• **DESCRIÇÃO DA TAREFA**
Por favor, liste cada pessoa que tem a idade informada na cronologia do caso, junto com essa idade.

[TEXTO FORNECIDO]

Ele destacou que todas as suas ações em relação ao caso foram conduzidas dentro dos procedimentos institucionais adequados, garantindo que as investigações fossem conduzidas de maneira imparcial e transparente.

Ordem cronológica do caso

  • 22 de abril – Um boletim de ocorrência foi registrado por um agricultor contra o vizinho Caio de Medeiros Porto, de 32 anos, por ameaça.
  • No dia seguinte, Genivaldo Lopes Viana, de 53 anos, acompanhado por Caio e outro homem chamado Johnny de Almeida Rodrigues, compraram 20 munições de uma loja especializada em Boa Vista. O recibo estava em nome de Johnny.
  • No dia 23 de abril, Jânio Bonfim de Souza e sua esposa, Flávia Guilarducci, foram baleados quando quatro homens invadiram sua casa na vicinal do Surrão, no Cantá, por volta das 10h. Nenhum dos invasores foi preso na ocasião.
  • Jânio Bonfim foi atingido no abdômen e levado ao hospital por um vizinho, que também havia sido ameaçado por Caio. Infelizmente, Jânio não sobreviveu aos ferimentos e faleceu no mesmo dia.
  • No dia seguinte ao crime, Genivaldo Lopes e Luiz Lucas Raposo da Silva, de 35 anos, foram presos pela Polícia Civil sob suspeita de envolvimento no assassinato de Jânio e na tentativa de homicídio de Flávia.
  • Em 25 de abril, o delegado Ronaldo Sciotti solicitou a prisão preventiva de Caio Medeiros, aguardando uma decisão judicial.
  • Em 28 de abril, cinco dias após o crime, Flávia Guilarducci faleceu no Hospital Geral de Roraima (HGR), onde estava internada em estado grave na UTI. A causa da morte foi traumatismo cranioencefálico e ferimentos por arma de fogo.
  • Em 1° de maio, as investigações apontaram o envolvimento do capitão da Polícia Militar Helton John Silva de Souza, de 48 anos, no assassinato do casal. Ele estava presente no local junto aos suspeitos no dia do homicídio.
  • No mesmo dia, um áudio gravado durante o ataque mostrou uma conversa entre o casal e os suspeitos antes do crime, seguida por seis tiros disparados em cerca de 15 segundos. A voz do capitão Helton foi identificada na gravação.

[/TEXTO FORNECIDO]
[LINHAS FORNECIDAS]

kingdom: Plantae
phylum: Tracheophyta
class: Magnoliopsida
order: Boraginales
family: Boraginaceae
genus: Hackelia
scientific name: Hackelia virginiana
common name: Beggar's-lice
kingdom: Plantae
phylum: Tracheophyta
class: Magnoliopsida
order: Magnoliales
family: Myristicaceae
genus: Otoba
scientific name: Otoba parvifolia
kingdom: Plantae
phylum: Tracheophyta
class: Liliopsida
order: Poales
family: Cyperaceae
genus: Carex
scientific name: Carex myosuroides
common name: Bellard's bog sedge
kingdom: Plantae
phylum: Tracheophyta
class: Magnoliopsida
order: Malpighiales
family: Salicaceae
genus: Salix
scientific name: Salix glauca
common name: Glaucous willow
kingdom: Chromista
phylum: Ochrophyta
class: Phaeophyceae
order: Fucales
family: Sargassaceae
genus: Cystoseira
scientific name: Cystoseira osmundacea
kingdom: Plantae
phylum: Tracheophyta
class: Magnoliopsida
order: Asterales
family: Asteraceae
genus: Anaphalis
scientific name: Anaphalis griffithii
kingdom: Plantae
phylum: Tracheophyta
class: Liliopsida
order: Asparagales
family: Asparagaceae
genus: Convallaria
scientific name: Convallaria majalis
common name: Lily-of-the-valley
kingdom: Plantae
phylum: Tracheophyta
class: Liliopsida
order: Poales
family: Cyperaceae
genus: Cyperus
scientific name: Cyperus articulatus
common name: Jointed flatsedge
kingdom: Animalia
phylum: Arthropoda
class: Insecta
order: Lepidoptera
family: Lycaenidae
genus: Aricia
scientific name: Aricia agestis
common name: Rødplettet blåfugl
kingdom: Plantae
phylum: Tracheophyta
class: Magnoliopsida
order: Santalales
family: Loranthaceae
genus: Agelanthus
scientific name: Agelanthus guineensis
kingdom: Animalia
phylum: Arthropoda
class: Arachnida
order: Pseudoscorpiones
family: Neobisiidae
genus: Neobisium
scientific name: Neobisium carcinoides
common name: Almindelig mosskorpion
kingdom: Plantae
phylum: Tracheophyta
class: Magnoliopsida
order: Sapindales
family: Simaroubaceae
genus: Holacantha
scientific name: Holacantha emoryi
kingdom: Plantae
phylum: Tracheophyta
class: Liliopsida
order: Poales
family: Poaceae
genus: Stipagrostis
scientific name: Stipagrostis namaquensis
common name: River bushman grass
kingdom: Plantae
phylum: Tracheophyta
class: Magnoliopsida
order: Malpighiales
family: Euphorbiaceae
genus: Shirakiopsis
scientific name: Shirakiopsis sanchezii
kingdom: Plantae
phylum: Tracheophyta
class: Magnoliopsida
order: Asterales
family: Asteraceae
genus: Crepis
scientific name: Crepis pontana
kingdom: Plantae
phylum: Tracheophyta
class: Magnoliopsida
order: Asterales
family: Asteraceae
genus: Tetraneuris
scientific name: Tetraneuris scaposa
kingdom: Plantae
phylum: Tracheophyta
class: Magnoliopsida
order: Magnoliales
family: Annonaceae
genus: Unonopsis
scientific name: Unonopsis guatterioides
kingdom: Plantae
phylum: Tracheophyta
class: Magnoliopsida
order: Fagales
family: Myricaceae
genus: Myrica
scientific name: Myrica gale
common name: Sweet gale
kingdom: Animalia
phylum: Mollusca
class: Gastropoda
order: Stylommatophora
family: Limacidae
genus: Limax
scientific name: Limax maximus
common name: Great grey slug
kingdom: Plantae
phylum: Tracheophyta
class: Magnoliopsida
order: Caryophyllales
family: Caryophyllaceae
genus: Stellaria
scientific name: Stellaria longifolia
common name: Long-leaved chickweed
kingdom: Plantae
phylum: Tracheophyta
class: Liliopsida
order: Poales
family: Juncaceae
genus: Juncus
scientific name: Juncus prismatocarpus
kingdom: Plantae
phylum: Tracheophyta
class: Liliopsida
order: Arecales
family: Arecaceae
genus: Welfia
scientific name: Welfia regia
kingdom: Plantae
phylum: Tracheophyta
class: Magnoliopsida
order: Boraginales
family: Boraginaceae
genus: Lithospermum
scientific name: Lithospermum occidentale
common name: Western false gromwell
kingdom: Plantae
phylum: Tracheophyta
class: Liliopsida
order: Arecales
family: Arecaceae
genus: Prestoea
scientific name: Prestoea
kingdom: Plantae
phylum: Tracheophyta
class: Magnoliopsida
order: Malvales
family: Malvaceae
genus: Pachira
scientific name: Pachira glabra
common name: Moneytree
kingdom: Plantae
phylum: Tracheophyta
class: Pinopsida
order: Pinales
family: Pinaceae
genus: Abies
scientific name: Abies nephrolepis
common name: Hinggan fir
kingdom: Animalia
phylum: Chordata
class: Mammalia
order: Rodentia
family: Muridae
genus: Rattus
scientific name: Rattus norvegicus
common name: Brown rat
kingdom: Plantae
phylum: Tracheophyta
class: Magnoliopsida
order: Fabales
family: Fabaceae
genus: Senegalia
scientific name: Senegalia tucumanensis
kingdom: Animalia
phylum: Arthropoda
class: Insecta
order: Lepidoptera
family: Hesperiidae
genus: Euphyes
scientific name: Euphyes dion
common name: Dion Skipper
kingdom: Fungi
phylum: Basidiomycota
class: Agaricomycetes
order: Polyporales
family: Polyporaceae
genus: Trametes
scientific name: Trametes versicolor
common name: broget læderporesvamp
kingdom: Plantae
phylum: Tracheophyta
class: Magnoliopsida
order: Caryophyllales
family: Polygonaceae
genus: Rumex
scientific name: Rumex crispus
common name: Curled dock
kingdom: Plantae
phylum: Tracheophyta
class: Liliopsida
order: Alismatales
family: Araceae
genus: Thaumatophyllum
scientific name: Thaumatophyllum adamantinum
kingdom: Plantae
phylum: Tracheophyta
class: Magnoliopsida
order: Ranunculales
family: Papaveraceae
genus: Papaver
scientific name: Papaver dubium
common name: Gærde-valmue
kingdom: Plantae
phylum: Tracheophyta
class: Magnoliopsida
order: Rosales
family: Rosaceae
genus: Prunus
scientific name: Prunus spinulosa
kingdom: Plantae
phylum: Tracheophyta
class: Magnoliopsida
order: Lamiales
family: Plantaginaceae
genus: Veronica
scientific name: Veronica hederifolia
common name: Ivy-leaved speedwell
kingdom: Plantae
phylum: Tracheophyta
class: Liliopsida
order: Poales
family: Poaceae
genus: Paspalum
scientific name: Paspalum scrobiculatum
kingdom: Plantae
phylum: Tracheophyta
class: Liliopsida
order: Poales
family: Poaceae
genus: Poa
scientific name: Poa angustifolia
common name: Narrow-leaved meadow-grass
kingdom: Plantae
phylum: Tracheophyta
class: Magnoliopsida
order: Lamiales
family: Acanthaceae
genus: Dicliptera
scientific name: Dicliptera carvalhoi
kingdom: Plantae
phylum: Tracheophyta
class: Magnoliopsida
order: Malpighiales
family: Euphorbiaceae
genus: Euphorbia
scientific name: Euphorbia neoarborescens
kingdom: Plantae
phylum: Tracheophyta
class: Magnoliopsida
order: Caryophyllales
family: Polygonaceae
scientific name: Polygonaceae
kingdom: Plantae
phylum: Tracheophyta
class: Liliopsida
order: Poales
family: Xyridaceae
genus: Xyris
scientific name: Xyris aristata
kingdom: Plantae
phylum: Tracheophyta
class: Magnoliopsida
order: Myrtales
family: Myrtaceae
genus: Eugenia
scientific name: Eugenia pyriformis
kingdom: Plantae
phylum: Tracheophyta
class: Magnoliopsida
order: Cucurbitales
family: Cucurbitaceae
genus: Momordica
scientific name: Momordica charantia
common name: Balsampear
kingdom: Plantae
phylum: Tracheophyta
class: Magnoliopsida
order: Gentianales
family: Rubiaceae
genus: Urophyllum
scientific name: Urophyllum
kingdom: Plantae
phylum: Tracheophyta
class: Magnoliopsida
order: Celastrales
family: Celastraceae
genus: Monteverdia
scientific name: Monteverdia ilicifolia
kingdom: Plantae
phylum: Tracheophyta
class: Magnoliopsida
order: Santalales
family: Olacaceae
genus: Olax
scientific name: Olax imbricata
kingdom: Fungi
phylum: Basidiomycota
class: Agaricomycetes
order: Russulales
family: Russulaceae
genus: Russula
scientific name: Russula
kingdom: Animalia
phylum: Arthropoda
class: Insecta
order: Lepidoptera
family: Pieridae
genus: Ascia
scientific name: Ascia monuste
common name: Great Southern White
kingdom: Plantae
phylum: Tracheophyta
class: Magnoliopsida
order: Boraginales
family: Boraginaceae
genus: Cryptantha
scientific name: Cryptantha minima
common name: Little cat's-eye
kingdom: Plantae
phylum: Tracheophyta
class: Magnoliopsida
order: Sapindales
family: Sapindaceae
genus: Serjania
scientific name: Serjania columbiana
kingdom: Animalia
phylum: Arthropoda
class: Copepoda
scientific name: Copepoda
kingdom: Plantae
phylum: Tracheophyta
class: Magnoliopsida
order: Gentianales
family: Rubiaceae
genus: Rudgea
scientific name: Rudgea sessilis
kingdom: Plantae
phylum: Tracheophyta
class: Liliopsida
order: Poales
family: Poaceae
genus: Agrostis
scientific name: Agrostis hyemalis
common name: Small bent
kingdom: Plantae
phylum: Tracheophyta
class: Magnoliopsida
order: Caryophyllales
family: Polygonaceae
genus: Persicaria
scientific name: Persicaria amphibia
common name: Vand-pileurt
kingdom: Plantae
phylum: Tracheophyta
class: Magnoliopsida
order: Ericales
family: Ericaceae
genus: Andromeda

[/LINHAS FORNECIDAS]

• **SOLUÇÃO DO PROBLEMA**
- Caio de Medeiros Porto, 32 anos
- Genivaldo Lopes Viana, 53 anos
- Luiz Lucas Raposo da Silva, 35 anos
- Helton John Silva de Souza, 48 anos